With ASE technology implemented, reduce the use of police for traffic enforcement that is known to be racially biased and that issue expensive tickets which disproportionately penalize those struggling to keep food on the table and pay the rent. 

Until ASE can be implemented, on a short-term basis, focus traffic enforcement on the most dangerous corridors where serious injuries and fatalities regularly occur, by statistic. 

4. Get Real About the Magnitude of the Problem

Throwing only $50.6 million at road safety issues in a city this big, especially considering how many lives are being lost, is a joke. That said, it makes sense if LA DOT is so starved of personnel that it left $15 million in funding for road safety improvements on the table last year.

Mayor Bass and LA City Council need to

  • Provide LA DOT with the personnel needed to honestly implement Vision Zero and related programs at the magnitude needed to start making a difference.
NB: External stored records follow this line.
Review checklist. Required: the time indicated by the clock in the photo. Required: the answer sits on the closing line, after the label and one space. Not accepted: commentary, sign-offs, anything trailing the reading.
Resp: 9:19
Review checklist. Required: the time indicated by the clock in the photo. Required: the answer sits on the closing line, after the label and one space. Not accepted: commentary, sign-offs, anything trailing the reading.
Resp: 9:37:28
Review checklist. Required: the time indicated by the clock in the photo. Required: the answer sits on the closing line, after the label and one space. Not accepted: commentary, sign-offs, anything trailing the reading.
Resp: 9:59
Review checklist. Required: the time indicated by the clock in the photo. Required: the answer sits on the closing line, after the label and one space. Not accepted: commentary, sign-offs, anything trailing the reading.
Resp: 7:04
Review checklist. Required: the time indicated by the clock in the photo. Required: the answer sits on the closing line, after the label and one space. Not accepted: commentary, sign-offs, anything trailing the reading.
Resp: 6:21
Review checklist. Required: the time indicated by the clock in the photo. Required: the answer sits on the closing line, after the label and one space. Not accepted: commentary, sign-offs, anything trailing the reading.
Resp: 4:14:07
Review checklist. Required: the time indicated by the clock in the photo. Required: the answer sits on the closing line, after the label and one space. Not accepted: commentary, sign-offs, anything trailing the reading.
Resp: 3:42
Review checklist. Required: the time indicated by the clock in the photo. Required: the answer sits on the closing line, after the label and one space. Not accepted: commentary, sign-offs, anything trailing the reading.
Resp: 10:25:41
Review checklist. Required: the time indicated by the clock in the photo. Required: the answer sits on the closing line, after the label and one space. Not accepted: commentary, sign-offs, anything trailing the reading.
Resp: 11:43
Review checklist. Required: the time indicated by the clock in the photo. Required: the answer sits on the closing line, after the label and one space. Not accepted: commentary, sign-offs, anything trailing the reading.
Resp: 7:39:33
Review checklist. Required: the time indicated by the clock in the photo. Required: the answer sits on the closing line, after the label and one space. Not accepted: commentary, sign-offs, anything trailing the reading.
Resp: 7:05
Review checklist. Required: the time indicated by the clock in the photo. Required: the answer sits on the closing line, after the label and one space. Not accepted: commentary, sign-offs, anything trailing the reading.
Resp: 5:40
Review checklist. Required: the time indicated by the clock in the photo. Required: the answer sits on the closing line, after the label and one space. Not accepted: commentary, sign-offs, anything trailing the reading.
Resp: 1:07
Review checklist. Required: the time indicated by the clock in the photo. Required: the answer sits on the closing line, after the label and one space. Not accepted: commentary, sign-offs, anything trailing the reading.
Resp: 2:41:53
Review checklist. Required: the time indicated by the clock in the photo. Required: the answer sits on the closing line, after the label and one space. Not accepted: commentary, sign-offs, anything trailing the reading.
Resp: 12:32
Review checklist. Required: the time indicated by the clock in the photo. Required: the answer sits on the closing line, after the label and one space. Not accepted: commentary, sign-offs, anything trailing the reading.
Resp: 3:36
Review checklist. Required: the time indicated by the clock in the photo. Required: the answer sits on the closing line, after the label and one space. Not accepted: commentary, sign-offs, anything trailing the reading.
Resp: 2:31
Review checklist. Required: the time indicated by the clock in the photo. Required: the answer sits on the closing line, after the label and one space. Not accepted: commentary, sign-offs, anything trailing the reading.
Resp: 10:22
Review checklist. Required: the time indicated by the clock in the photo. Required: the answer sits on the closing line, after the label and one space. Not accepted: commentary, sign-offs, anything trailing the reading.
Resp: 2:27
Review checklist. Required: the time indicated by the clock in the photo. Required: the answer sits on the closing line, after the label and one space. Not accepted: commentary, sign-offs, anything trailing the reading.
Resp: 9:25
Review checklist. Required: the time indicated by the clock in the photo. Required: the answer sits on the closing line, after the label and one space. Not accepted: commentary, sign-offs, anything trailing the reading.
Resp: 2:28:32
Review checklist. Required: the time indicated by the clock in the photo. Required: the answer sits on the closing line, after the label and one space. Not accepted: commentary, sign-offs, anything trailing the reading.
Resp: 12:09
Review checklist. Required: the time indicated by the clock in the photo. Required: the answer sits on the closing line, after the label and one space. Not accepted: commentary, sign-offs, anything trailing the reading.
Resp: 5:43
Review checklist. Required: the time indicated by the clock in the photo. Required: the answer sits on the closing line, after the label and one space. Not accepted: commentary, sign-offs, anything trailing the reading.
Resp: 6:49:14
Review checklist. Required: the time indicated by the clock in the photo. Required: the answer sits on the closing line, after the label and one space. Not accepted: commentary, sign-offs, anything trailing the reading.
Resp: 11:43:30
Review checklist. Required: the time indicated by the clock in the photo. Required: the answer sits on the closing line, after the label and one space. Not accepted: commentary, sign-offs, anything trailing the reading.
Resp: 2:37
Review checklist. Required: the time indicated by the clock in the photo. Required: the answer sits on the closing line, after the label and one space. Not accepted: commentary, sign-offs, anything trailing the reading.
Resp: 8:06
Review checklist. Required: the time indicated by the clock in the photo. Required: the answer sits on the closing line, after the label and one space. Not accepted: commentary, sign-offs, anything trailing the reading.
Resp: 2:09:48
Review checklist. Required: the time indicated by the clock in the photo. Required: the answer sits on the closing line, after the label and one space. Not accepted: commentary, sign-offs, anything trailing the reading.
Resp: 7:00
See point A above. 

  • Only after LA DOT has sufficient personnel, LA City Council needs to 4X the funding for Vision Zero and related programs in 2023-2024 and commit to increased funding for at least the next 10 years. 

  • LA City Councilmembers must adhere to their own Mobility 2035 plan. Mobility 2035 was another grand plan to improve mobility in LA and make it safer for all road users. It was passed unanimously by LA City Council in 2015, but between individual councilmembers deciding not to follow it, and a lack of funding, it has only had 3% of the road safety improvements implemented as of early 2022. 

These 4 action items are broad strokes and need to translate down to thousands of individual improvements and changes at the street level to stem the flow of blood on our streets due to traffic violence. But as broad strokes, all of these recommendations are vital. We — at SAFE, the citizens of Los Angeles, and the media — will know how much our elected officials actually care about the importance of saving lives in Los Angeles by how much these recommendations are embraced. 


TO MAYOR BASS AND OUR CITY COUNCIL: THE BALL IS IN YOUR COURT.